Llegados a la calle Columela, comprueba que el objetivo de su denuncia vive en la dirección marcada. Llama al telefonillo, le responden que el señor no está. el portero intenta impedirlo y coge el móvil. «Llame a la policía si quiere pero no me toque. La policía nunca está cuando se la necesita», grita. Otras veces pinta las fachadas con mensajes contundentes. En esta ocasión, pega uno de los carteles más pequeños, sostiene otro grande y proclama: «Aquí vive un corrupto y su familia. No tendrán paz en el mundo. Acabarán presos. Ochocientos millones se robaron de Venezuela…» Y así una y otra vez soportando el aguacero del único día de lluvia desde hace meses en Madrid, ante la indiferencia de la gente que pasa apenas extrañada. «Dígale que volveré», insiste.

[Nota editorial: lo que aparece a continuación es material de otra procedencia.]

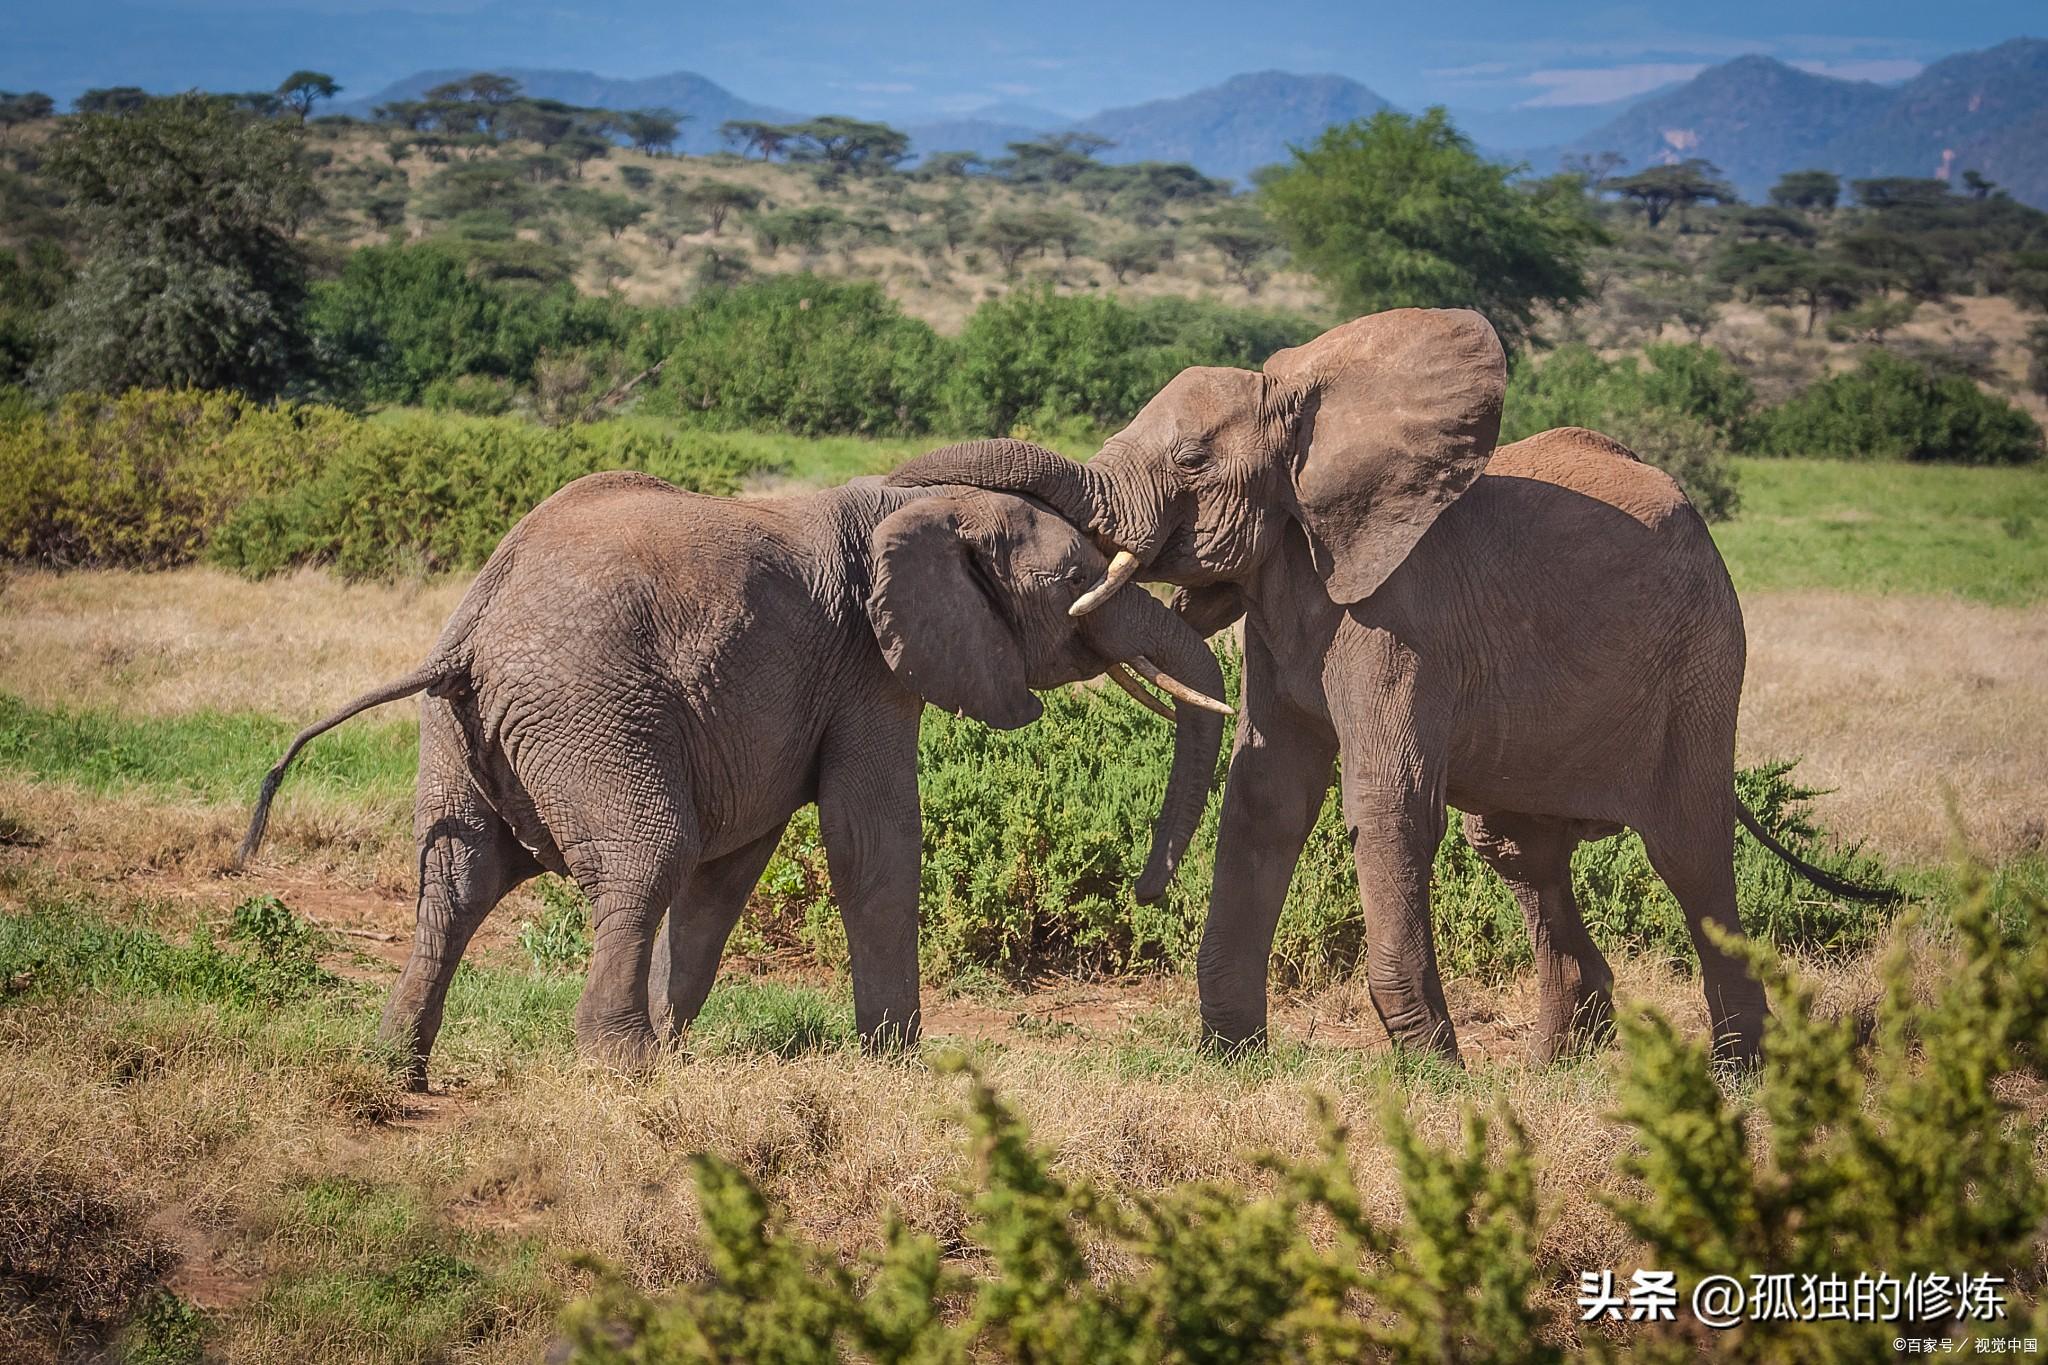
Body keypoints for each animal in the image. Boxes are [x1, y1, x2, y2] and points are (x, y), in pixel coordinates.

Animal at [239, 448, 1228, 1088]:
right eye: (1076, 583)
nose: (1149, 889)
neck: (921, 508)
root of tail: (474, 630)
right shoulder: (869, 664)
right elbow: (871, 842)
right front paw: (902, 1067)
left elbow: (733, 869)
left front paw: (685, 1039)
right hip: (590, 712)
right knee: (646, 855)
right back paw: (624, 1068)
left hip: (458, 731)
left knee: (456, 881)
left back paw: (399, 1067)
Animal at [888, 309, 1892, 1064]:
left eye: (1193, 463)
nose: (1141, 892)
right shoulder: (1289, 599)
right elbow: (1265, 797)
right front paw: (1231, 1056)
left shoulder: (1399, 622)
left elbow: (1388, 803)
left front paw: (1434, 1074)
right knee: (1518, 850)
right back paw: (1554, 1069)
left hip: (1704, 658)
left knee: (1689, 851)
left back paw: (1734, 1075)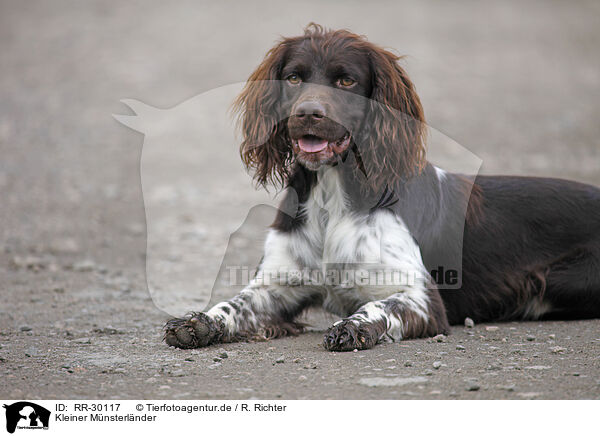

El Vengador asegura que obtiene los datos de los venezolanos corruptos que se han enriquecido con el régimen chavista, algunos de los cuales han comprado medio Madrid aprovechando los precios de la crisis, de la gente que los conoce y se los envía. Asegura que los comprueba, que va al registro, que los coteja con artículos publicados, que está pendiente de las noticias judiciales… «Gente que se robó 1000 millones, que organiza bodas fastuosas, que gasta 45.000 euros en una tienda, que deja propinas de 150 euros mientras la gente se queda sin nada. Dicen que Dios castigará después pero es que yo lo quiero ahora. Tengo que canalizar este sufrimiento y esta angustia», explota.

El día siguiente recibirá una llamada desde un número privado: «Deja la huevonada tranquila…». Me remitirá un whats’up de ese mismo miércoles en el que pone: «Sabelotodo, vamos a reventarte ese culo a plomo maldito». Horas antes había preguntado: «¿Sabes cómo me llaman en la embajada? Ni vengador, ni ángel: Alberto Ladilla porque insisto una y otra vez. Y así va a seguir siendo porque cuando uno encuentra un sentido a la vida, asume las consecuencias de sus actos».